= Pose estimation data =
◇ ◇ ◇ ◇

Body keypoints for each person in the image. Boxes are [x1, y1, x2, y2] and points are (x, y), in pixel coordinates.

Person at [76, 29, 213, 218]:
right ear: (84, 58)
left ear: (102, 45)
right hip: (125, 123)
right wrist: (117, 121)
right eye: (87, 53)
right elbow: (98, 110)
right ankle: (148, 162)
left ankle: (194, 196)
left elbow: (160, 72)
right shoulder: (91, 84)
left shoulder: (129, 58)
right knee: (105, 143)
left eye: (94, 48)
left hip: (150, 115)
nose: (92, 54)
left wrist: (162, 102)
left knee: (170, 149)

◇ ◇ ◇ ◇

= Task prompt =
Starting with the line that contains "right shoulder: (91, 84)", print every line through the end of the entries above exactly as written, both boundary lines included, and nothing else.

= Exercise output =
right shoulder: (91, 84)
left shoulder: (129, 58)
right knee: (105, 143)
left eye: (94, 48)
left hip: (150, 115)
nose: (92, 54)
left wrist: (162, 102)
left knee: (170, 149)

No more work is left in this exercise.